The Broker in the Middle: Building an OIDC Federation Server in Go

The first enterprise customer didn't ask for SSO. They asked why their employees needed yet another password. Their security team had a policy: no standalone credentials for SaaS tools. Every login goes through Okta. Every session is governed by their IdP. If we couldn't do that, the deal would stall.

At the time, our admin platform had one authentication path: email and password. Argon2-hashed credential in the database, cookie-based session. It worked. It was simple. And it was now a blocker for the kind of customer that signs annual contracts.

Buy, Integrate, or Build

The obvious answer was to drop in an identity provider. Auth0, Keycloak, pick one. I spent a week evaluating that path. Three things made it uncomfortable.

First, the platform is a Go monorepo. All backends are ConnectRPC services sharing a database, a query layer, and a deployment pipeline. Introducing a Java-based Keycloak instance would add a new operational surface, a new failure domain, and a new deployment artifact that doesn't share any existing infrastructure.

Second, what we actually needed was narrow. One flow: Authorization Code with PKCE. No implicit grants, no hybrid flows, no device authorization. The feature surface of a full IdP would be 90% dead weight, but 100% of the maintenance burden.

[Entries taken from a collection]
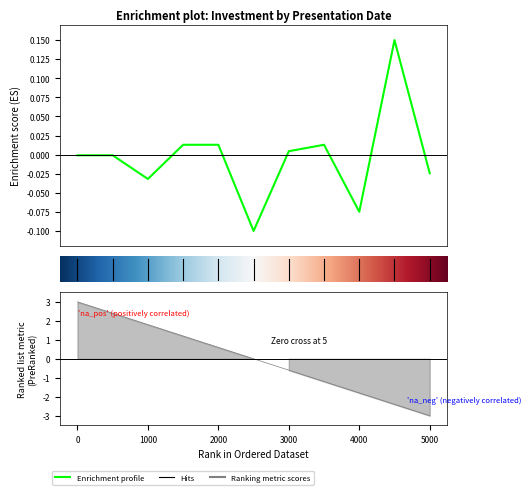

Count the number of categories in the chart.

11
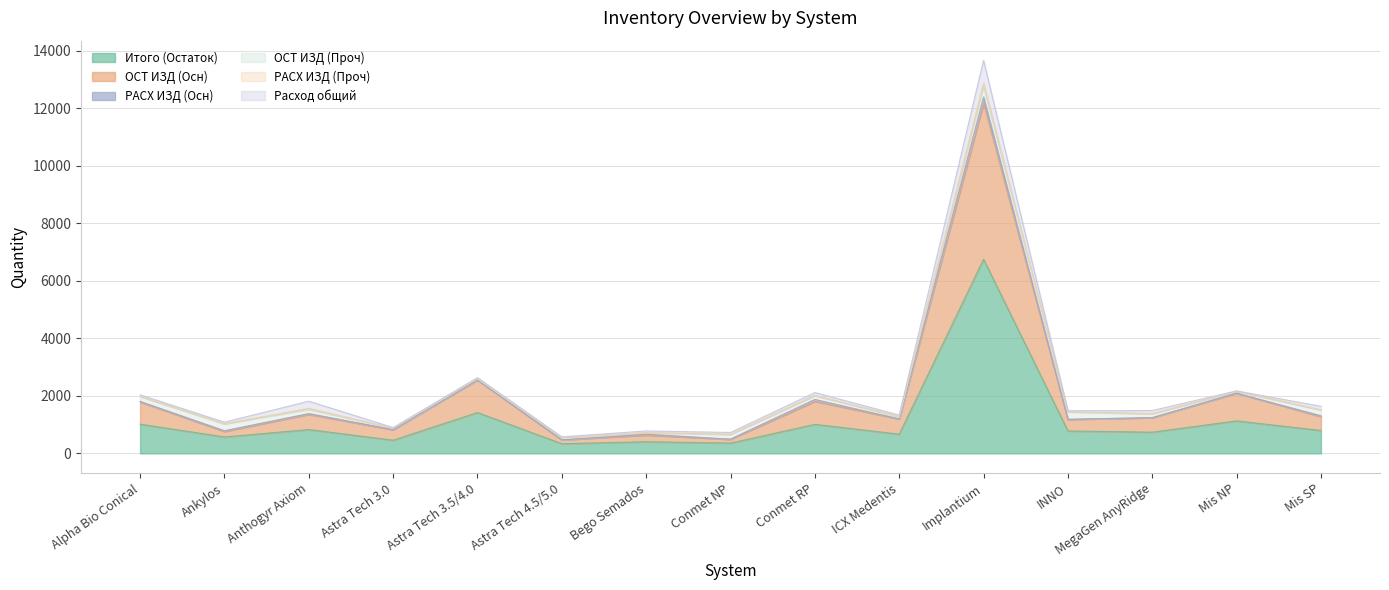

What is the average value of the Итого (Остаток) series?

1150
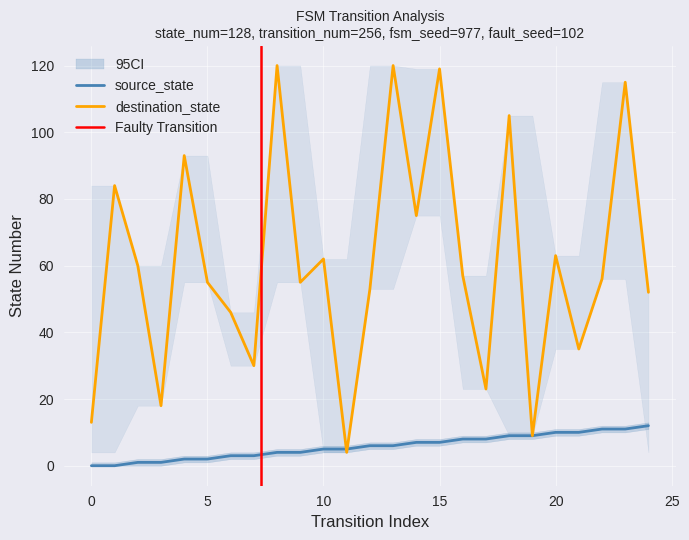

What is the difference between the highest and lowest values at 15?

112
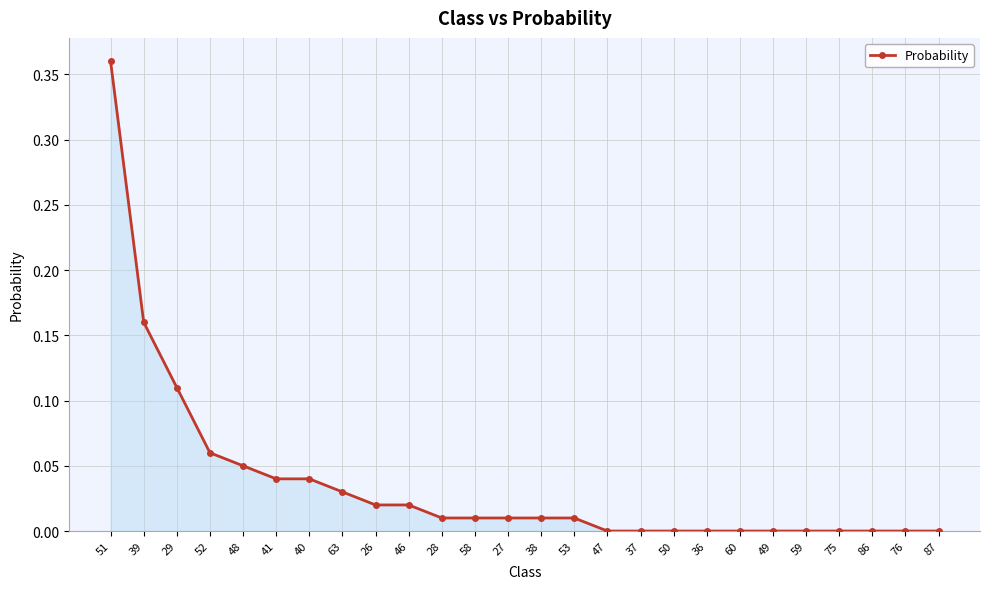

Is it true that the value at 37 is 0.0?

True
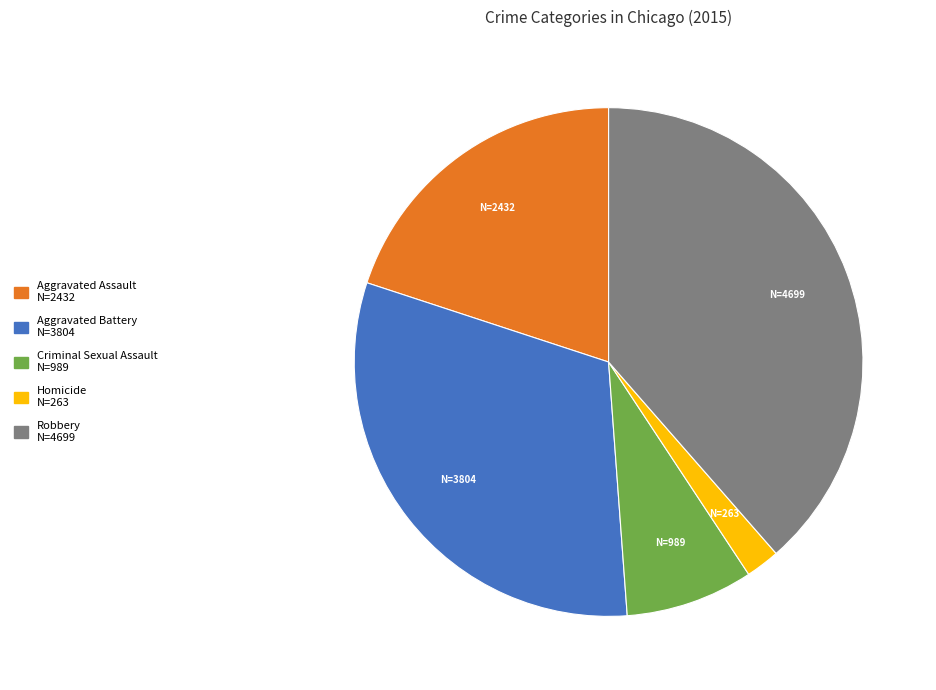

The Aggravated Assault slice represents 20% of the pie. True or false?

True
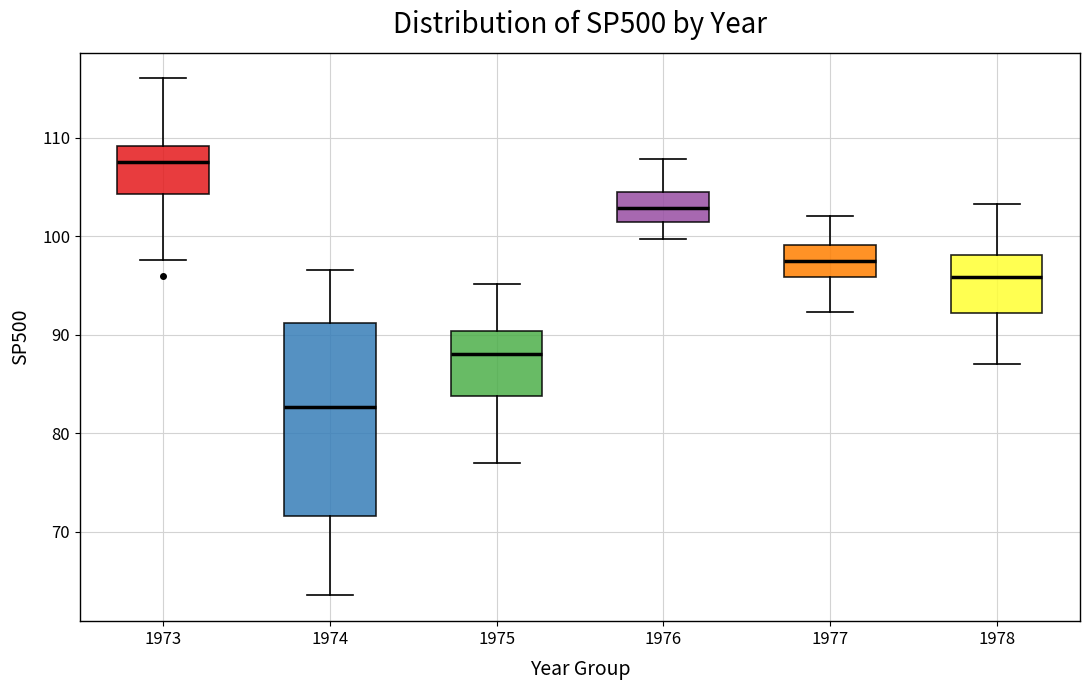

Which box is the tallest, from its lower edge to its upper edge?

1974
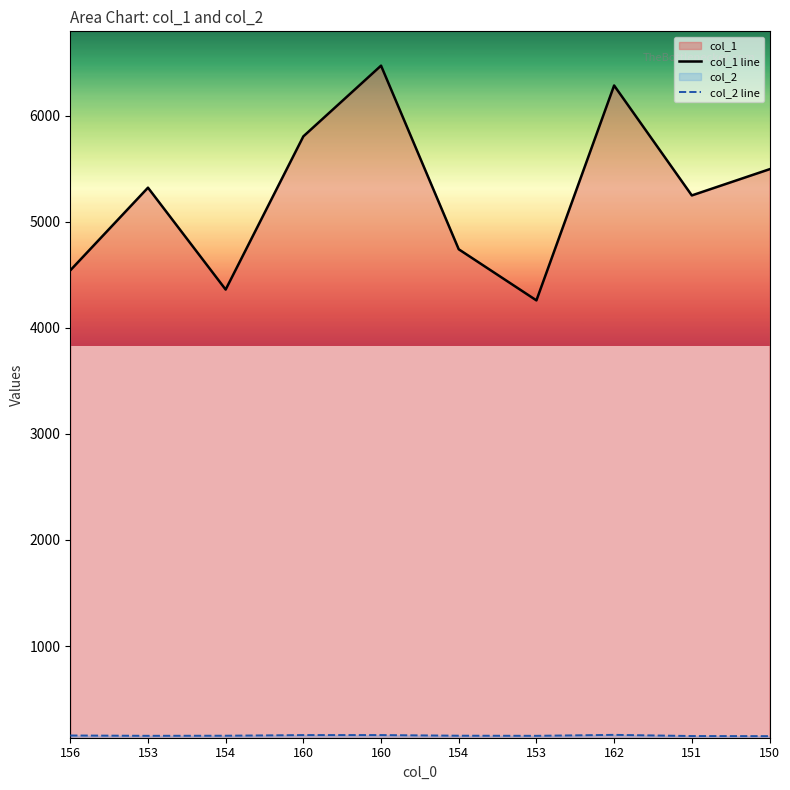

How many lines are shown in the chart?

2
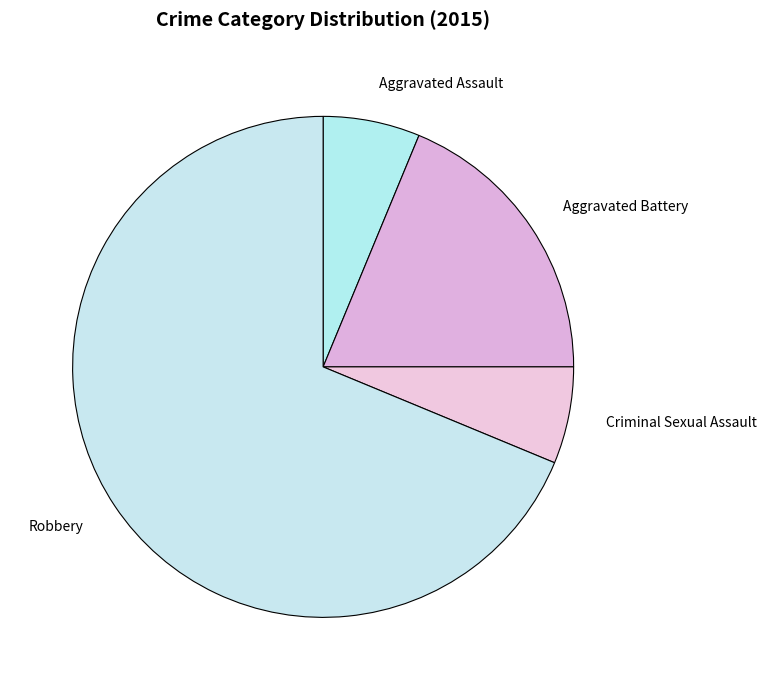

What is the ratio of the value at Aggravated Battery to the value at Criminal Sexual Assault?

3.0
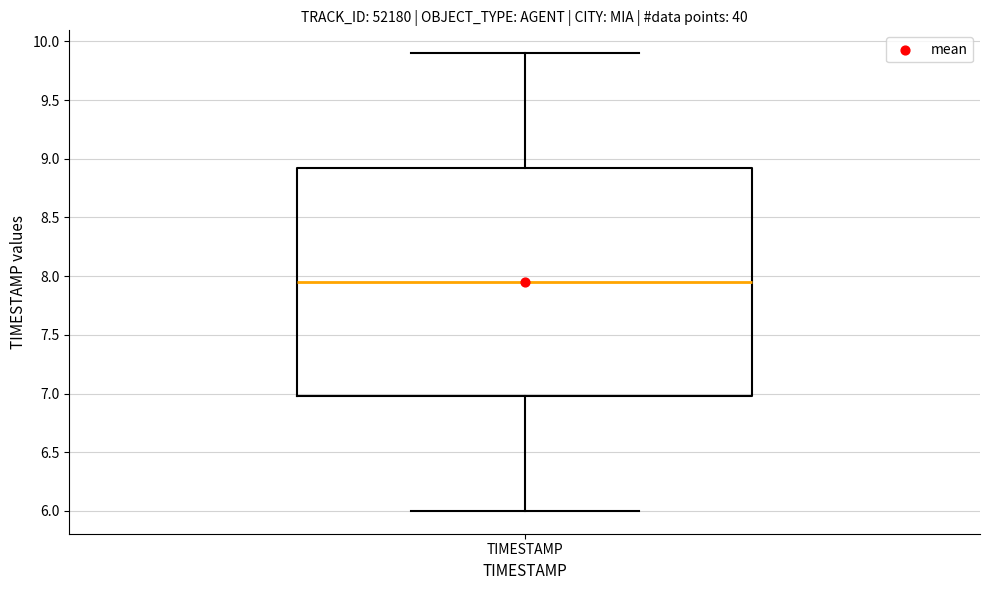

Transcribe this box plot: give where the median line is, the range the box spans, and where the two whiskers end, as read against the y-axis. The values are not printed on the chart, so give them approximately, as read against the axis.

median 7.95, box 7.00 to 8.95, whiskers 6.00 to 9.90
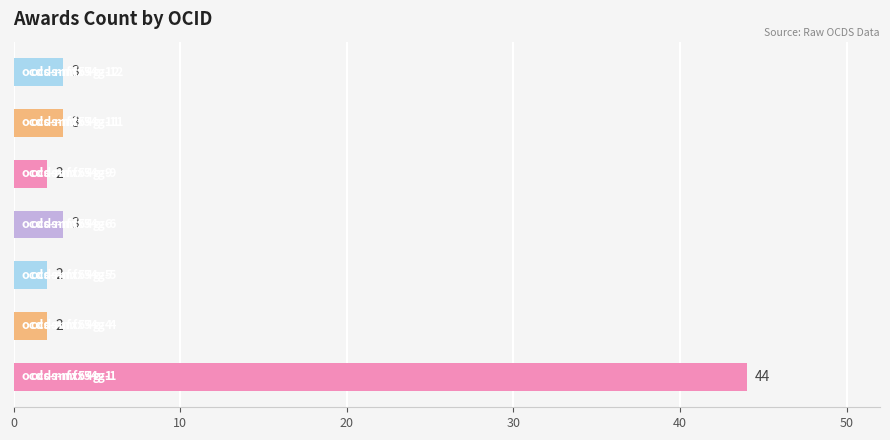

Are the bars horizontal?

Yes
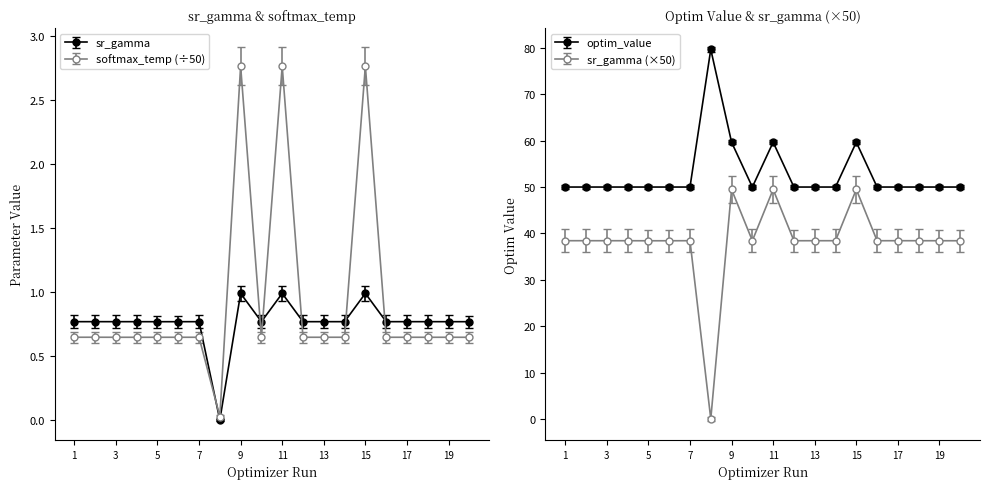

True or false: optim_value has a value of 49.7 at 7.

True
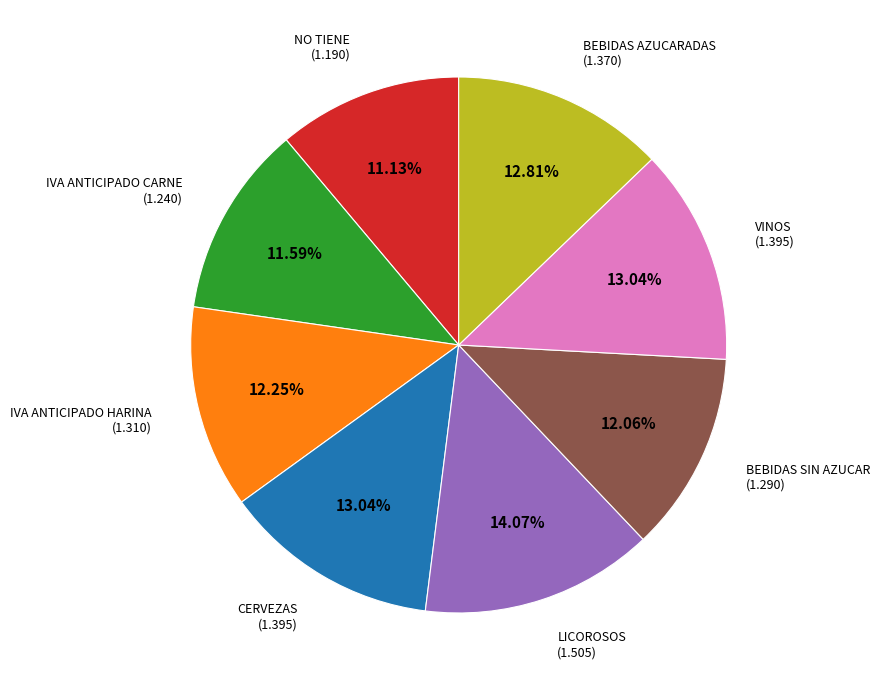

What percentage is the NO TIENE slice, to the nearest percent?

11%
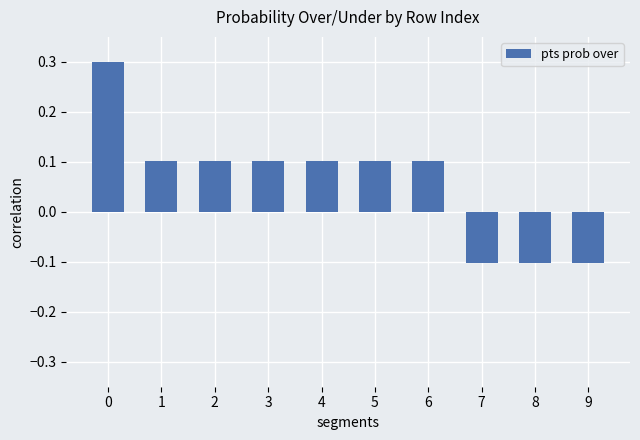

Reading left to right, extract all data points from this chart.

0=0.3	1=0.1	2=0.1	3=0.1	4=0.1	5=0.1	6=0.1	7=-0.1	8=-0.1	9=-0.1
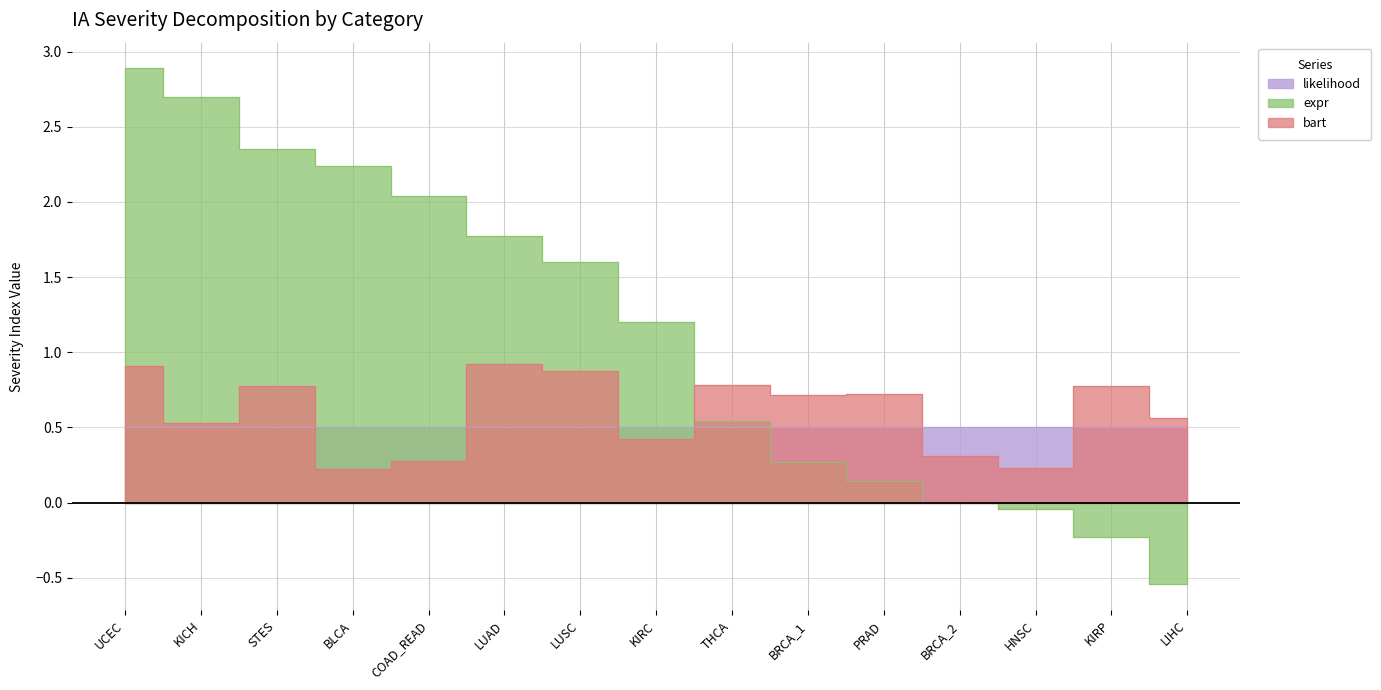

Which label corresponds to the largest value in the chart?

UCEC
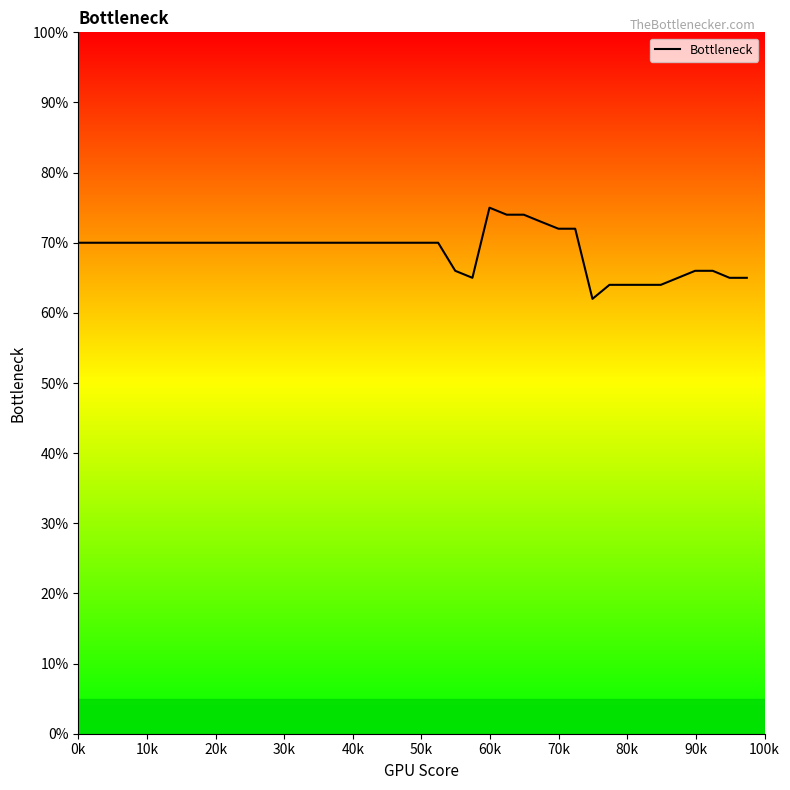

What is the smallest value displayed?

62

### [Complete the following]
**A)** Answer these from the article on the OIDC federation server:
(i) What was the stored password credential hashed with?
(ii) What kind of services are all the backends in the monorepo?
(iii) Which single authorization flow did the platform actually need?
**B)** Print the part of the entries that opens with the line containing "median 7.95, box" and runs through the end of the entries, both ends included. Leave the pictures out.
The article and the entries come from unrelated sources.

### [Exercise results]
**A)**
(i) Argon2
(ii) ConnectRPC services
(iii) Authorization Code with PKCE

**B)**
median 7.95, box 7.00 to 8.95, whiskers 6.00 to 9.90

Are the bars horizontal?

Yes

True or false: optim_value has a value of 49.7 at 7.

True

What percentage is the NO TIENE slice, to the nearest percent?

11%

Reading left to right, extract all data points from this chart.

0=0.3	1=0.1	2=0.1	3=0.1	4=0.1	5=0.1	6=0.1	7=-0.1	8=-0.1	9=-0.1

Which label corresponds to the largest value in the chart?

UCEC

What is the smallest value displayed?

62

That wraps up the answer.